WHAT TO PRODUCE ▸ Please give, word for word, the line containing "data's graphical representation" and every line that comes after it in the data below.

+++ THE DATA +++

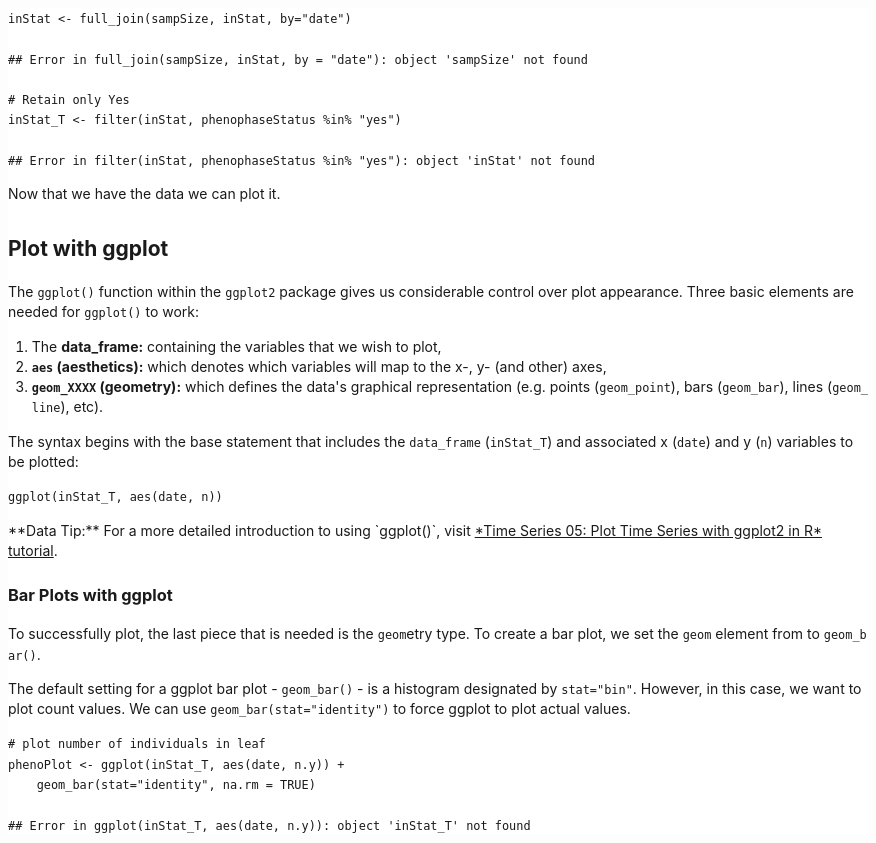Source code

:     inStat <- full_join(sampSize, inStat, by="date")

    ## Error in full_join(sampSize, inStat, by = "date"): object 'sampSize' not found

    # Retain only Yes
    inStat_T <- filter(inStat, phenophaseStatus %in% "yes")

    ## Error in filter(inStat, phenophaseStatus %in% "yes"): object 'inStat' not found

Now that we have the data we can plot it.

## Plot with ggplot

The `ggplot()` function within the `ggplot2` package gives us considerable control
over plot appearance. Three basic elements are needed for `ggplot()` to work:

 1. The **data_frame:** containing the variables that we wish to plot,
 2. **`aes` (aesthetics):** which denotes which variables will map to the x-, y-
 (and other) axes,
 3. **`geom_XXXX` (geometry):** which defines the data's graphical representation
 (e.g. points (`geom_point`), bars (`geom_bar`), lines (`geom_line`), etc).

The syntax begins with the base statement that includes the `data_frame`
(`inStat_T`) and associated x (`date`) and y (`n`) variables to be
plotted:

`ggplot(inStat_T, aes(date, n))`

<div id="ds-dataTip" markdown="1">
<i class="fa fa-star"></i> **Data Tip:** For a more detailed introduction to
using `ggplot()`, visit
<a href="https://www.neonscience.org/dc-time-series-plot-ggplot-r" target="_blank"> *Time Series 05: Plot Time Series with ggplot2 in R* tutorial</a>.
</div>

### Bar Plots with ggplot
To successfully plot, the last piece that is needed is the `geom`etry type.
To create a bar plot, we set the `geom` element from to `geom_bar()`.

The default setting for a ggplot bar plot -  `geom_bar()` - is a histogram
designated by `stat="bin"`. However, in this case, we want to plot count values.
We can use `geom_bar(stat="identity")` to force ggplot to plot actual values.


    # plot number of individuals in leaf
    phenoPlot <- ggplot(inStat_T, aes(date, n.y)) +
        geom_bar(stat="identity", na.rm = TRUE)

    ## Error in ggplot(inStat_T, aes(date, n.y)): object 'inStat_T' not found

+++

WRITTEN RESPONSE ▸
 3. **`geom_XXXX` (geometry):** which defines the data's graphical representation
 (e.g. points (`geom_point`), bars (`geom_bar`), lines (`geom_line`), etc).

The syntax begins with the base statement that includes the `data_frame`
(`inStat_T`) and associated x (`date`) and y (`n`) variables to be
plotted:

`ggplot(inStat_T, aes(date, n))`

<div id="ds-dataTip" markdown="1">
<i class="fa fa-star"></i> **Data Tip:** For a more detailed introduction to
using `ggplot()`, visit
<a href="https://www.neonscience.org/dc-time-series-plot-ggplot-r" target="_blank"> *Time Series 05: Plot Time Series with ggplot2 in R* tutorial</a>.
</div>

### Bar Plots with ggplot
To successfully plot, the last piece that is needed is the `geom`etry type.
To create a bar plot, we set the `geom` element from to `geom_bar()`.

The default setting for a ggplot bar plot -  `geom_bar()` - is a histogram
designated by `stat="bin"`. However, in this case, we want to plot count values.
We can use `geom_bar(stat="identity")` to force ggplot to plot actual values.


    # plot number of individuals in leaf
    phenoPlot <- ggplot(inStat_T, aes(date, n.y)) +
        geom_bar(stat="identity", na.rm = TRUE)

    ## Error in ggplot(inStat_T, aes(date, n.y)): object 'inStat_T' not found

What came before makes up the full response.